Il appartiendra donc aux juges saisis de différends d'apprécier si les effets du Covid-19 aurait pu, ou non, être évité par la mise en place de mesures appropriées (ie : sources d'approvisionnement alternatives, appel à des intérimaires pour remplacer temporairement des salariés malades, mesures de police administrative prises par le gouvernement, ...).

La caractérisation de la force majeure permet au prestataire de suspendre ou de cesser définitivement l'exécution de ses obligations contractuelles sans engager sa responsabilité.

Sauf exception, la force majeure a pour effet de libérer le débiteur, et non le créancier, de l'exécution de son obligation.

Le créancier doit donc payer le prix de la prestation si celle-ci est exécutée même s'il ne peut pas en bénéficier.

Les dispositions de l'article 1218 du Code civil étant supplétives, les parties demeurent en pratique libres d'aménager la définition et les conditions d'application de la force majeure dans leur contrat (ie : préqualification des cas de force majeure, obligation d'information du cocontractant dans un certain délai, durée au-delà de laquelle le contrat pourra être suspendu ou résilié, ...).

Ainsi, au-delà du régime légal de la force majeure fixé par l'article 1218 du Code civil, il convient impérativement de vérifier les clauses contractuelles pour apprécier au cas par cas si le Coronavirus constitue, ou non, un cas de force majeure permettant au prestataire de suspendre ou cesser définitivement l'exécution de ses obligations sans engager sa responsabilité.

Outre la force majeure, l'épidémie de Coronavirus pourrait constituer un cas d'imprévision ouvrant la voie à la révision amiable ou judiciaire du contrat.

La réforme du droit des contrats résultant de l'ordonnance du 10 février 2016 et entrée en vigueur le 1er octobre 2016 a fixé à l'article 1195 du Code civil le régime légal de l'imprévision.

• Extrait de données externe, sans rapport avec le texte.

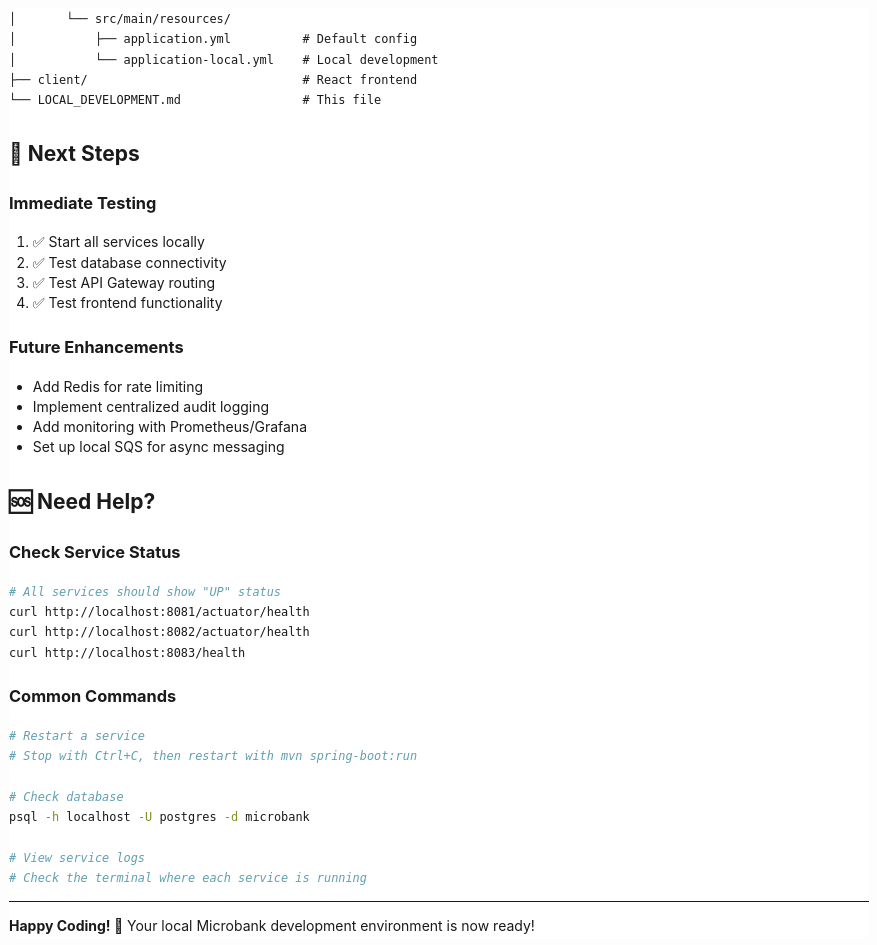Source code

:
 ```
│       └── src/main/resources/
│           ├── application.yml          # Default config
│           └── application-local.yml    # Local development
├── client/                              # React frontend
└── LOCAL_DEVELOPMENT.md                 # This file
```

## 🎯 **Next Steps**

### **Immediate Testing**
1. ✅ Start all services locally
2. ✅ Test database connectivity
3. ✅ Test API Gateway routing
4. ✅ Test frontend functionality

### **Future Enhancements**
- Add Redis for rate limiting
- Implement centralized audit logging
- Add monitoring with Prometheus/Grafana
- Set up local SQS for async messaging

## 🆘 **Need Help?**

### **Check Service Status**
```bash
# All services should show "UP" status
curl http://localhost:8081/actuator/health
curl http://localhost:8082/actuator/health  
curl http://localhost:8083/health
```

### **Common Commands**
```bash
# Restart a service
# Stop with Ctrl+C, then restart with mvn spring-boot:run

# Check database
psql -h localhost -U postgres -d microbank

# View service logs
# Check the terminal where each service is running
```

---

**Happy Coding! 🚀** Your local Microbank development environment is now ready!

Si un changement de circonstances imprévisible lors de la conclusion du contrat rend l'exécution excessivement onéreuse pour une partie qui n'avait pas accepté d'en assumer le risque, celle-ci peut demander une renégociation du contrat à son cocontractant. Elle continue à exécuter ses obligations durant la renégociation. En cas de refus ou d'échec de la renégociation, les parties peuvent convenir de la résolution du contrat, à la date et aux conditions qu'elles déterminent, ou demander d'un commun accord au juge de procéder à son adaptation. A défaut d'accord dans un délai raisonnable, le juge peut, à la demande d'une partie, réviser le contrat ou y mettre fin, à la date et aux conditions qu'il fixe.

A la différence de la force majeure, l'exécution de l'obligation doit être rendue plus difficile, et non nécessairement impossible, pour que l'imprévision puisse être invoquée.

Si les conditions de l'imprévision sont moins strictes que celle de la force majeure, les effets en sont également moindres.

En effet, l'imprévision ne permet pas d'échapper à sa responsabilité, mais peut justifier une renégociation du contrat.

Pendant la période de renégociation du contrat, la partie qui invoque l'imprévision doit continuer à exécuter ses obligations, sauf à engager sa responsabilité.

Ce n'est qu'après l'échec des négociations que le juge a le pouvoir de libérer, en tout ou partie, celui qui invoque l'imprévision en révisant ou en mettant fin au contrat selon des conditions et modalités qu'il fixe souverainement.

Comme l'indique le rapport au Président de la République relatif à l'ordonnance n° 2016-131 du 10 février 2016 portant réforme du droit des contrats, du régime général et de la preuve des obligations, l'imprévision a donc vocation à jouer un rôle préventif, le risque d'anéantissement ou de révision du contrat par le juge devant inciter les parties à négocier.

Tout comme pour la force majeure, il appartiendra au juge d'apprécier souverainement au cas par cas si les conditions de l'imprévision sont réunies et d'en tirer les conséquences en cas d'échec des négociations amiables.

Il conviendra également de vérifier les stipulations contractuelles afin de déterminer si une clause d'imprévision (dite de " hardship " en anglais) aménageant le dispositif supplétif de l'imprévision a été convenue entre les parties.

C'est donc au cas par cas que le juge appréciera souverainement si le Covid-19 constitue, ou non, un cas d'imprévision permettant de bénéficier du dispositif de l'article 1195 du Code civil.